Mya terkekeh tipis. “Sama, ya. Asher mematahkan pergelangan kaki orang itu dan sepertinya siap untuk menikamnya sampai mati.”
Marshall kemudian menghela napas panjang. Maka, ini kembali pada Asher, hm? Kemudian lelaki itu bangkit dari kasur, pergi ke arah lemari pakaian, dan merogoh kaus serta celana dalam sederhana. Sadar untuk suatu hal dan seolah ia telah perlahan menyatukan kepingan pertanyaan, Marshall akhirnya menatap Mya dengan santai dan bertanya, “Apa seorang dosen yang baru mengenalmu selama dua minggu akan bersikap seperti itu?"
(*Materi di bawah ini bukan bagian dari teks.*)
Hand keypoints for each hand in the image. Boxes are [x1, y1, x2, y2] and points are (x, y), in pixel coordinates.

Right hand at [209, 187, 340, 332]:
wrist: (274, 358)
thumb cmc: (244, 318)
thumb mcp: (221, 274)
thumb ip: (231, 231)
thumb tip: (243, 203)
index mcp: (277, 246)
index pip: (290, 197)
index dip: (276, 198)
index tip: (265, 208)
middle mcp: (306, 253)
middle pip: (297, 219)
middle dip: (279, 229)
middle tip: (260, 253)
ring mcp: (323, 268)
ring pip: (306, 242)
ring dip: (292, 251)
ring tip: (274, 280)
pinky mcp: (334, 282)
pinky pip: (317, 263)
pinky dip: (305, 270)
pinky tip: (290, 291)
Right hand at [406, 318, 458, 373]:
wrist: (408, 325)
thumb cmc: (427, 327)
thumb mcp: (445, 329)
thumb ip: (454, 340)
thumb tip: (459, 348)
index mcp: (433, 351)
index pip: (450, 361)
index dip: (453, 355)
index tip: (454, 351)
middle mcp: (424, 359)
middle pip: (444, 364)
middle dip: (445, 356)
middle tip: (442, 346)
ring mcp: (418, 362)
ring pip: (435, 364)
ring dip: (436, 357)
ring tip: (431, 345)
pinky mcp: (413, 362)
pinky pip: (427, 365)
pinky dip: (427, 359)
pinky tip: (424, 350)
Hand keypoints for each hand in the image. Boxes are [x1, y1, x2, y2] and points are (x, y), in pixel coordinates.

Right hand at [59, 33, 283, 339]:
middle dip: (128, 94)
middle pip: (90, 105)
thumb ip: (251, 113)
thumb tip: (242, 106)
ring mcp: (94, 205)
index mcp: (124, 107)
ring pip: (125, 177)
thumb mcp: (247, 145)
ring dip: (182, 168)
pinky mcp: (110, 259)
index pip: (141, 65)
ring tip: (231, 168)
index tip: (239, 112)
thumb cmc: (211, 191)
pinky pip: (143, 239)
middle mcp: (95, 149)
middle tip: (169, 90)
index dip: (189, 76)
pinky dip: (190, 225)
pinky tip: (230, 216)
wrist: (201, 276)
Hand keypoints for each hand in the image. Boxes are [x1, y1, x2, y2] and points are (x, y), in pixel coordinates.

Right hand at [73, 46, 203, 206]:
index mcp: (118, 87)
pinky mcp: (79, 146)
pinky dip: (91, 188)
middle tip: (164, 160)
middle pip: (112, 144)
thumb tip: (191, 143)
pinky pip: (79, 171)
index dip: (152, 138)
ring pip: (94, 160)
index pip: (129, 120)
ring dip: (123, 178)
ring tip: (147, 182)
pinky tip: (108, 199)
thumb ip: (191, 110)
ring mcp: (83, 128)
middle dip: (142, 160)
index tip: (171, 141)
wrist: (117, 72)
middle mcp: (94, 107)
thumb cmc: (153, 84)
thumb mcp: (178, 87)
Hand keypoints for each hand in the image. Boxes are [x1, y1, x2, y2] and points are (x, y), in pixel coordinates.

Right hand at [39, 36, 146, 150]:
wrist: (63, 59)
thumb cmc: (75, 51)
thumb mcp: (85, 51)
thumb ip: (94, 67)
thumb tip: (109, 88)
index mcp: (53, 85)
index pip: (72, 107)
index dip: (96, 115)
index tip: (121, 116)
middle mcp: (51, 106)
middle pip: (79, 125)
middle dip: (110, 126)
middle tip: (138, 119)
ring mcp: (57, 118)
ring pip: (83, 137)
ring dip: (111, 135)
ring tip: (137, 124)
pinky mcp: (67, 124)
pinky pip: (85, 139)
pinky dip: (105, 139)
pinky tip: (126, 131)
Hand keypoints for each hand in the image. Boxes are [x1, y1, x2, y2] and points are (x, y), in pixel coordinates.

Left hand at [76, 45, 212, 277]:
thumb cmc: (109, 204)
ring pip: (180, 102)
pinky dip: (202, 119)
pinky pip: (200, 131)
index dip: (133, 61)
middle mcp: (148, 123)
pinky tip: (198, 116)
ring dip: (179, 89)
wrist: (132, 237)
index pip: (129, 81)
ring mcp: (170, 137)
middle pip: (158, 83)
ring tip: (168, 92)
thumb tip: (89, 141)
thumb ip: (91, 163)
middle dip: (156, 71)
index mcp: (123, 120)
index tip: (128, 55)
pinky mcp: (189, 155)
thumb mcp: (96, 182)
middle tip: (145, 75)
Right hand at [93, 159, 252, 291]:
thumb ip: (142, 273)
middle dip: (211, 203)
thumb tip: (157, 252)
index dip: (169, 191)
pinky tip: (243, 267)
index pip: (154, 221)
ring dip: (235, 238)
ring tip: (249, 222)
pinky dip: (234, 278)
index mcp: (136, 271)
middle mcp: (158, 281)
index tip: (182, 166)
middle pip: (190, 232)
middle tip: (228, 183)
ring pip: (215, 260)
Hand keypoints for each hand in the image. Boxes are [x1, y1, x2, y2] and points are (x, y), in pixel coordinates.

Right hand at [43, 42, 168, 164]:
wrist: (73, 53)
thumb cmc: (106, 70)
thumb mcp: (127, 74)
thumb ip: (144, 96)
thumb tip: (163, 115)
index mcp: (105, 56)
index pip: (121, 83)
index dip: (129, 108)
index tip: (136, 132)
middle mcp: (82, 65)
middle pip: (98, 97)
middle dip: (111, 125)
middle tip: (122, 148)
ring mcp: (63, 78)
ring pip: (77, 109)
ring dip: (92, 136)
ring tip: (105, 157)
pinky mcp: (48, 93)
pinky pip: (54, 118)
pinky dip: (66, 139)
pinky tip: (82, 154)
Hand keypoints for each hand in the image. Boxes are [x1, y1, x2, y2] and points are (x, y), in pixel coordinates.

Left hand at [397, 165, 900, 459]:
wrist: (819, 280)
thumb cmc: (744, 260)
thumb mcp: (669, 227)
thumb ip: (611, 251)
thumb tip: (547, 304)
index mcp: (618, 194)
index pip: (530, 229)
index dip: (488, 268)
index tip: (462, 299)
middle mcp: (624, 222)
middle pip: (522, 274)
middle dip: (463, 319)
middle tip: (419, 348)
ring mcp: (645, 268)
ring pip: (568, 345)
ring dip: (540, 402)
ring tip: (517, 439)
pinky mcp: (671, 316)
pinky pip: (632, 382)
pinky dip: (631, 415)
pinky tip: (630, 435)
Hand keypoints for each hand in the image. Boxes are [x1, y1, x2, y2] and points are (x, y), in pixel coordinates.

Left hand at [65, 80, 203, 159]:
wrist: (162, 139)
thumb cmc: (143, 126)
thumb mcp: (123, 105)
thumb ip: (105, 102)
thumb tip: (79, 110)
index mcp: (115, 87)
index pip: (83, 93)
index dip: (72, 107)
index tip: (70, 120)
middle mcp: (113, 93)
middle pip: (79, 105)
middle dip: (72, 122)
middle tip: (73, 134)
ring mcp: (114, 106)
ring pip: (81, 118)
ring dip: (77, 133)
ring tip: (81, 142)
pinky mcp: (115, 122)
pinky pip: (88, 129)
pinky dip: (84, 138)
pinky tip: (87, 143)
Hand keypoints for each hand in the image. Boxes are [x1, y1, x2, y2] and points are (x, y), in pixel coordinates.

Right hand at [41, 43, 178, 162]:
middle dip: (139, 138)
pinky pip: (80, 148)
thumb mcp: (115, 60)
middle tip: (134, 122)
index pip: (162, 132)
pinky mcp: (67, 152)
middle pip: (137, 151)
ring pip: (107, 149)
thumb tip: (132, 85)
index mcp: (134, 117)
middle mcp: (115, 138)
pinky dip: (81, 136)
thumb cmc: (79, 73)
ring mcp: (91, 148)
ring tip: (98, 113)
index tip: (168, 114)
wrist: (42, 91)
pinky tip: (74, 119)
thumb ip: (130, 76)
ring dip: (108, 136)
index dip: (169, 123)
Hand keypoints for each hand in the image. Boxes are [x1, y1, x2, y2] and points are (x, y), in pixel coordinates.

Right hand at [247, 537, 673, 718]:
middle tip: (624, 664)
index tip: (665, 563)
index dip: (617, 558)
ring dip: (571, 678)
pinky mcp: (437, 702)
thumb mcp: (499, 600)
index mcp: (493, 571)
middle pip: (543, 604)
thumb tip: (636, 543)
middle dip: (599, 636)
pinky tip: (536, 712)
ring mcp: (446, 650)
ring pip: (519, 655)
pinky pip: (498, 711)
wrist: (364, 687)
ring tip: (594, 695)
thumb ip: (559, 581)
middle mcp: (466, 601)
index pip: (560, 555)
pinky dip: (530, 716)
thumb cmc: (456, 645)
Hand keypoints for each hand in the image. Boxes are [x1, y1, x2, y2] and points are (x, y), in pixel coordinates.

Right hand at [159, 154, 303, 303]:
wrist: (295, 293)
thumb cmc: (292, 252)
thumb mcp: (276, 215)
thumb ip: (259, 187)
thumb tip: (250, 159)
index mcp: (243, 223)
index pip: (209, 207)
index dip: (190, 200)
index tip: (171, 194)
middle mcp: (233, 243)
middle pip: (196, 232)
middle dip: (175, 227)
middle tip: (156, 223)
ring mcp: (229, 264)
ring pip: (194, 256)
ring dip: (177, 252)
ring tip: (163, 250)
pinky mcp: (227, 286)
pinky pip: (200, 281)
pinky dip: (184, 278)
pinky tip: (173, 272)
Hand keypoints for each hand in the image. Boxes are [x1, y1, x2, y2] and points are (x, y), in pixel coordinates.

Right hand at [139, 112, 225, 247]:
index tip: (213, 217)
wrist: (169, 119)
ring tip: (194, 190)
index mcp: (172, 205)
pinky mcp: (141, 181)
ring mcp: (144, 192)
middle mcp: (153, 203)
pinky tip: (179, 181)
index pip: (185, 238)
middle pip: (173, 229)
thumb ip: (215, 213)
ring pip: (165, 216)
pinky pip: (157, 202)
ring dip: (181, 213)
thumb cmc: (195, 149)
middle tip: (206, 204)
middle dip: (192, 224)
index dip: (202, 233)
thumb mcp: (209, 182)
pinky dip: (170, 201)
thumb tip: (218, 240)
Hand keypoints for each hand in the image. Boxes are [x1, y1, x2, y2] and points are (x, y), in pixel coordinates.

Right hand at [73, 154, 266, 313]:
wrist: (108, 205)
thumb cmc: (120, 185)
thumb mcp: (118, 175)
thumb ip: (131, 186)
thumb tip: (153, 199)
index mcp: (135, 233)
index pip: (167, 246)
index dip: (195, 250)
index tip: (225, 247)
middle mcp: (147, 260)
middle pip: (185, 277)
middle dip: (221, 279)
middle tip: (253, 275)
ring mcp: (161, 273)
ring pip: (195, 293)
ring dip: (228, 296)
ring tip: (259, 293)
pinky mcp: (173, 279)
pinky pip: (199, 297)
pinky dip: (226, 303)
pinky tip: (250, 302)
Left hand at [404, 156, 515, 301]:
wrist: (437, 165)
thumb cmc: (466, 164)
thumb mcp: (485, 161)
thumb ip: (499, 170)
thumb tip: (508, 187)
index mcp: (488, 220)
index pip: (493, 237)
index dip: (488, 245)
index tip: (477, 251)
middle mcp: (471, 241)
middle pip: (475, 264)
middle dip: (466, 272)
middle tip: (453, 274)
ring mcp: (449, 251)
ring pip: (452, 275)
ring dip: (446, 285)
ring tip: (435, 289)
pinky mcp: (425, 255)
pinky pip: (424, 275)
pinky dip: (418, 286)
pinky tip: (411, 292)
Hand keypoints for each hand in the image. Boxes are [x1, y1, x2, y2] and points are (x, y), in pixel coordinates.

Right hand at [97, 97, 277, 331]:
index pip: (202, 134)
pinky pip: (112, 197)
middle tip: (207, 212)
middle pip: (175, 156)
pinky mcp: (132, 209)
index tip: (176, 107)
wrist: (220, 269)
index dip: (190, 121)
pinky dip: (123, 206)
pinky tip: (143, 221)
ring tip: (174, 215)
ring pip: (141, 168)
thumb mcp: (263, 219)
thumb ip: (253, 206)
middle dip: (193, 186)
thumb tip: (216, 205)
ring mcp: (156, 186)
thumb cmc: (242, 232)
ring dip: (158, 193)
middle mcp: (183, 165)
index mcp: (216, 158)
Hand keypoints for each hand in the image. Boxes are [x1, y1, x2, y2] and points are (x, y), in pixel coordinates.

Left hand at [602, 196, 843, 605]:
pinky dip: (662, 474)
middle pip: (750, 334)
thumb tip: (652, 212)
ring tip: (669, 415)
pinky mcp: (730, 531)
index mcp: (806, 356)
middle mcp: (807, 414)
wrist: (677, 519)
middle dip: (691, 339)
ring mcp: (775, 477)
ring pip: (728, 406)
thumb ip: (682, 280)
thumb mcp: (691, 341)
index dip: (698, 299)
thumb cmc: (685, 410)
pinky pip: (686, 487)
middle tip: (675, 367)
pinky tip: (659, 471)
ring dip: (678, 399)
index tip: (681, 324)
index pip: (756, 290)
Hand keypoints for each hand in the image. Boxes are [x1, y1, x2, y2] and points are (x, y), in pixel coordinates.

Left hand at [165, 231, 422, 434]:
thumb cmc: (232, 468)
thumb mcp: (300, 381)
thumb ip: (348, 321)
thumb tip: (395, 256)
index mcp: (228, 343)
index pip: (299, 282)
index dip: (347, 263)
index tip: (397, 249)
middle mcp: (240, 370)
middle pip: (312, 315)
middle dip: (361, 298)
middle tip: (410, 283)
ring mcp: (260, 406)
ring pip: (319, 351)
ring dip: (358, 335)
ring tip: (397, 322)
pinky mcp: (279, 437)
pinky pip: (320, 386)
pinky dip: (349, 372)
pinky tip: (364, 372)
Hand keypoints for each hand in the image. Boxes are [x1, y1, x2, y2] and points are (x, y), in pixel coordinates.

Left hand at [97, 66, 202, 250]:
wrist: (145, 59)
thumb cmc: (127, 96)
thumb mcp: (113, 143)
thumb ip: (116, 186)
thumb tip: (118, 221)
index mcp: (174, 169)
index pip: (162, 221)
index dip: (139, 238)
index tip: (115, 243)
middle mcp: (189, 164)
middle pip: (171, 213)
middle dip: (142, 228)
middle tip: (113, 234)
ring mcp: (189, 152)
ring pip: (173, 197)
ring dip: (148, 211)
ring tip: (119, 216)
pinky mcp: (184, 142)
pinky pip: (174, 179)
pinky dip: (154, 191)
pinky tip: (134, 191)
Mya mengangguk. “Itu juga yang kupertanyakan. Kalau pun ada orang yang empati terhadapku, di posisiku waktu itu, mereka akan memilih untuk minimal menarikku kabur—bukan konfrontasi dengan pelaku. Kurasa masuk akal kalau mereka akan membelaku sampai seperti itu kalau kasusnya adalah kamu.”
“…. Waktu Mya bilang kamu pernah bertemu dengannya dan ia terasa familiar—itu juga benar?”
Kali ini, senyum Mya ditampilkan tulus. Marshall merangkak ke atas kasur, lalu membuka lengannya, dan membiarkan sang perempuan merayap untuk mendekapnya dan menyamankan diri di balik selimut. “Aku tidak tahu,” jawab Mya. “Tidak, lebih tepatnya—aku belum bisa memastikan. Aku merasa Asher ingat kalau dulu kami pernah bertemu dan aku tidak. Entah apa alasannya. Aku ingin mencari tahu soal hal itu.”
“…. Demi Asher?”
Dan—itu dia. Pelan, tapi pasti, Mya mulai menangkap nada yang khas dari cara bicara sang surai kusam. Harusnya Mya tahu dan lebih peka.
Ah. Bukan. Lebih tepat kalau dikatakan, perempuan ini selama ini mengalihkan wajah dari apa yang benar. Ia tidak ingin menghadapi perasaan yang tertuju padanya, begitu jujur dan terus terang.